>> START SUPPLIED RECORDS

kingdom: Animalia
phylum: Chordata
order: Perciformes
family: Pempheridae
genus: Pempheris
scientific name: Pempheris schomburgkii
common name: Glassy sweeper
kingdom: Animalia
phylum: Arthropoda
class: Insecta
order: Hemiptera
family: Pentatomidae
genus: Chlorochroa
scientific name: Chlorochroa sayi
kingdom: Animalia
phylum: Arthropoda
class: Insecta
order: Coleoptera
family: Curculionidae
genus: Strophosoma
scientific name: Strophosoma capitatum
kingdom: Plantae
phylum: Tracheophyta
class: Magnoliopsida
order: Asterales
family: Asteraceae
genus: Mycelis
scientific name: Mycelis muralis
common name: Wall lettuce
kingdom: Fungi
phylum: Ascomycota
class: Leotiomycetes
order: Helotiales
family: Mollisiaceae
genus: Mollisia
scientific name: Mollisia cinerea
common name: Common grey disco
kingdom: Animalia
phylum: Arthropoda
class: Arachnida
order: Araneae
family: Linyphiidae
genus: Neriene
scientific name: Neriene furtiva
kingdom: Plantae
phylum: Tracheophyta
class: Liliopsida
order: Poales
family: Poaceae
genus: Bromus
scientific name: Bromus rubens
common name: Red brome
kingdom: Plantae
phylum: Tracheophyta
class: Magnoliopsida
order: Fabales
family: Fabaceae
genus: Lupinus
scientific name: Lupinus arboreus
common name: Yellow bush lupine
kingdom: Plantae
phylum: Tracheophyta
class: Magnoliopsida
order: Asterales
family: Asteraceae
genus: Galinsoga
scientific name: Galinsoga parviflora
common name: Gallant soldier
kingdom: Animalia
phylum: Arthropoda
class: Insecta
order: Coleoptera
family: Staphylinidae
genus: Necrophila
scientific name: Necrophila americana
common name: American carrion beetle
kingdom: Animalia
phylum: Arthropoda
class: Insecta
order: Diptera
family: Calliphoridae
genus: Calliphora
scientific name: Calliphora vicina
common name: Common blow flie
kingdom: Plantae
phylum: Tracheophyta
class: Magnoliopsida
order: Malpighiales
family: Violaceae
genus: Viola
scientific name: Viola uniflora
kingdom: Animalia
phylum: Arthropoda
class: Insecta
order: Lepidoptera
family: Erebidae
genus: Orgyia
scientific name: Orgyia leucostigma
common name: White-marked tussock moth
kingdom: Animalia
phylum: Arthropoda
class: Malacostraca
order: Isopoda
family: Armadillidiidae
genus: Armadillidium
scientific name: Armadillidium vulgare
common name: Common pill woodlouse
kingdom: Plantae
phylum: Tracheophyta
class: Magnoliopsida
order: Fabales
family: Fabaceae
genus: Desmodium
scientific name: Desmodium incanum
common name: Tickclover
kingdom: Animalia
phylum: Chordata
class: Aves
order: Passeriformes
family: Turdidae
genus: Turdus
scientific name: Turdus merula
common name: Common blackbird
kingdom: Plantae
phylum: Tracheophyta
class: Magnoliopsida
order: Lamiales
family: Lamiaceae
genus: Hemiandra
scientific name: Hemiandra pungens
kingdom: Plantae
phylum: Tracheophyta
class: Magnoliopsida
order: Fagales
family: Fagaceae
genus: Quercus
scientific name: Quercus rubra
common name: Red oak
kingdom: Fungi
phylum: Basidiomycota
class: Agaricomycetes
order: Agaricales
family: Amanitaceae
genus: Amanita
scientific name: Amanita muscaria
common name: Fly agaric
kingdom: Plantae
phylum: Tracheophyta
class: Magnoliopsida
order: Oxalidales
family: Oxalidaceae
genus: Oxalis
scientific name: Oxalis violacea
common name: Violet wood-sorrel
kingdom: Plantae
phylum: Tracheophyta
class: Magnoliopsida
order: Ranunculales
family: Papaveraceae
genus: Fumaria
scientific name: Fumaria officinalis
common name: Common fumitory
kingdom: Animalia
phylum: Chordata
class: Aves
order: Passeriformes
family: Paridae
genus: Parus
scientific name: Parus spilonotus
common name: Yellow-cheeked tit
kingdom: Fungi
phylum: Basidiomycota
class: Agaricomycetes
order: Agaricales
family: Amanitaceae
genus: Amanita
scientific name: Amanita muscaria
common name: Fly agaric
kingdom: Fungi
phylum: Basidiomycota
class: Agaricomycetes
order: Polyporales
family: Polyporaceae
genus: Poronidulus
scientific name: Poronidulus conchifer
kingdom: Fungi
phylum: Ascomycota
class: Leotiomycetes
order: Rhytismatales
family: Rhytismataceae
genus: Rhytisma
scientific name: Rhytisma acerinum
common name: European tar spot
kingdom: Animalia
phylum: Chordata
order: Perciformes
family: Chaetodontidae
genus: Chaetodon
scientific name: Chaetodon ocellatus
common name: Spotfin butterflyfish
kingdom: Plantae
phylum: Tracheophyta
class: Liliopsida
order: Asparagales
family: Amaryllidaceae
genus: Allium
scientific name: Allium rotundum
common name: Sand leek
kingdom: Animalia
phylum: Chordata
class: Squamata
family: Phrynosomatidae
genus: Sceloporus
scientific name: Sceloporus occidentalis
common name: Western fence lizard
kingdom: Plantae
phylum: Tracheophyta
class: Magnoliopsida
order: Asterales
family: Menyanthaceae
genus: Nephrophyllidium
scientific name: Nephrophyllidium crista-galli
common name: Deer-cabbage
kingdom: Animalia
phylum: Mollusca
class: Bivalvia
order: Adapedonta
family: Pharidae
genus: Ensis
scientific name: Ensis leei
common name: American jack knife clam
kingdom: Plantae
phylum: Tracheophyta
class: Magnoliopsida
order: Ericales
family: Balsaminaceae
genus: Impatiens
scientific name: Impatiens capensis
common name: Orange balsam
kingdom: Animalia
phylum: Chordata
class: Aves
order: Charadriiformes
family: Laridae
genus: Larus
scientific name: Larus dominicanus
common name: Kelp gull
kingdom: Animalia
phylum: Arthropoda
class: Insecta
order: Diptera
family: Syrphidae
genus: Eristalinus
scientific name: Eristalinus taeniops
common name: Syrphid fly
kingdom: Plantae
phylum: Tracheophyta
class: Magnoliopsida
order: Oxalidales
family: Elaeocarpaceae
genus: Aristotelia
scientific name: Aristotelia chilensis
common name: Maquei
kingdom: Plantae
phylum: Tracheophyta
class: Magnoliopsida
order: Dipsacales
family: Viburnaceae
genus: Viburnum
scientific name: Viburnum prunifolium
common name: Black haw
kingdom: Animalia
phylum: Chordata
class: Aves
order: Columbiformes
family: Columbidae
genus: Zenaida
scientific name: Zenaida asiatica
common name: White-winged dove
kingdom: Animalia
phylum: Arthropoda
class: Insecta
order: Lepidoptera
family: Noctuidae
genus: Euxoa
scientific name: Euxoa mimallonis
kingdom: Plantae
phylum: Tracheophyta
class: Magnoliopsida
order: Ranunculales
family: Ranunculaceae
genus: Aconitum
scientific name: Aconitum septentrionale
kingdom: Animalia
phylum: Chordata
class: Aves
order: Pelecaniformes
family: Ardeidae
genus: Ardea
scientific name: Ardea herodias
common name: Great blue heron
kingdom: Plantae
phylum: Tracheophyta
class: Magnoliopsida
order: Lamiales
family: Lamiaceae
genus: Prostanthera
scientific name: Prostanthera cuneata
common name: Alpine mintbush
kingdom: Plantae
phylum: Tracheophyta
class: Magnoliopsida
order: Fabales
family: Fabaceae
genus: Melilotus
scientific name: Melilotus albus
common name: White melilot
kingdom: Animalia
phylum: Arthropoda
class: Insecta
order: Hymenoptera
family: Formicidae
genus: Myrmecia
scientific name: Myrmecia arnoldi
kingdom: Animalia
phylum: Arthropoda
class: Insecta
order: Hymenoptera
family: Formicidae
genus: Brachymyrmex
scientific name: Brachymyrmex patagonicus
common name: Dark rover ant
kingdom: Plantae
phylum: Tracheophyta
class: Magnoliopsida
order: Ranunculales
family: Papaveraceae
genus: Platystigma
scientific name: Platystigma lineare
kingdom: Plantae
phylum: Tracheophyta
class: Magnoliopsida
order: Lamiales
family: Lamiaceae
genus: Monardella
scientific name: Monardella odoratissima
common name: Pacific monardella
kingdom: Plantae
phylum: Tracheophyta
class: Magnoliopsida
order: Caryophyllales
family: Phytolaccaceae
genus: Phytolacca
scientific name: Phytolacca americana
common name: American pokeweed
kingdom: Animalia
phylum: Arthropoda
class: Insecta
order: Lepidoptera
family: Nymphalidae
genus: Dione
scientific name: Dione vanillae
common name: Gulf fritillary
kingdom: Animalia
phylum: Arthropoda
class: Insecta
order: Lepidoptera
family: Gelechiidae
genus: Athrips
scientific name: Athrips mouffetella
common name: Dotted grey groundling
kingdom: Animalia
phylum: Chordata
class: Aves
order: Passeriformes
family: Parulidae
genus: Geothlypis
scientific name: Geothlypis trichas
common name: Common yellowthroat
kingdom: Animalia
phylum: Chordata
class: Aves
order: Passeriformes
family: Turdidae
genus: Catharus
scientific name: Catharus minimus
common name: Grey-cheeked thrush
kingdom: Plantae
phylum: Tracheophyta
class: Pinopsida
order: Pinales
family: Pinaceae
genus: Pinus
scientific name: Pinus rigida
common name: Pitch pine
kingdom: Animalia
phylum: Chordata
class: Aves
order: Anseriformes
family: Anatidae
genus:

>> END SUPPLIED RECORDS

Please copy out everything from the line containing "family: Noctuidae" down to the line containing "common name: Gulf fritillary", both of those lines included, with every line unchanged.

SOLVED PROBLEM:
family: Noctuidae
genus: Euxoa
scientific name: Euxoa mimallonis
kingdom: Plantae
phylum: Tracheophyta
class: Magnoliopsida
order: Ranunculales
family: Ranunculaceae
genus: Aconitum
scientific name: Aconitum septentrionale
kingdom: Animalia
phylum: Chordata
class: Aves
order: Pelecaniformes
family: Ardeidae
genus: Ardea
scientific name: Ardea herodias
common name: Great blue heron
kingdom: Plantae
phylum: Tracheophyta
class: Magnoliopsida
order: Lamiales
family: Lamiaceae
genus: Prostanthera
scientific name: Prostanthera cuneata
common name: Alpine mintbush
kingdom: Plantae
phylum: Tracheophyta
class: Magnoliopsida
order: Fabales
family: Fabaceae
genus: Melilotus
scientific name: Melilotus albus
common name: White melilot
kingdom: Animalia
phylum: Arthropoda
class: Insecta
order: Hymenoptera
family: Formicidae
genus: Myrmecia
scientific name: Myrmecia arnoldi
kingdom: Animalia
phylum: Arthropoda
class: Insecta
order: Hymenoptera
family: Formicidae
genus: Brachymyrmex
scientific name: Brachymyrmex patagonicus
common name: Dark rover ant
kingdom: Plantae
phylum: Tracheophyta
class: Magnoliopsida
order: Ranunculales
family: Papaveraceae
genus: Platystigma
scientific name: Platystigma lineare
kingdom: Plantae
phylum: Tracheophyta
class: Magnoliopsida
order: Lamiales
family: Lamiaceae
genus: Monardella
scientific name: Monardella odoratissima
common name: Pacific monardella
kingdom: Plantae
phylum: Tracheophyta
class: Magnoliopsida
order: Caryophyllales
family: Phytolaccaceae
genus: Phytolacca
scientific name: Phytolacca americana
common name: American pokeweed
kingdom: Animalia
phylum: Arthropoda
class: Insecta
order: Lepidoptera
family: Nymphalidae
genus: Dione
scientific name: Dione vanillae
common name: Gulf fritillary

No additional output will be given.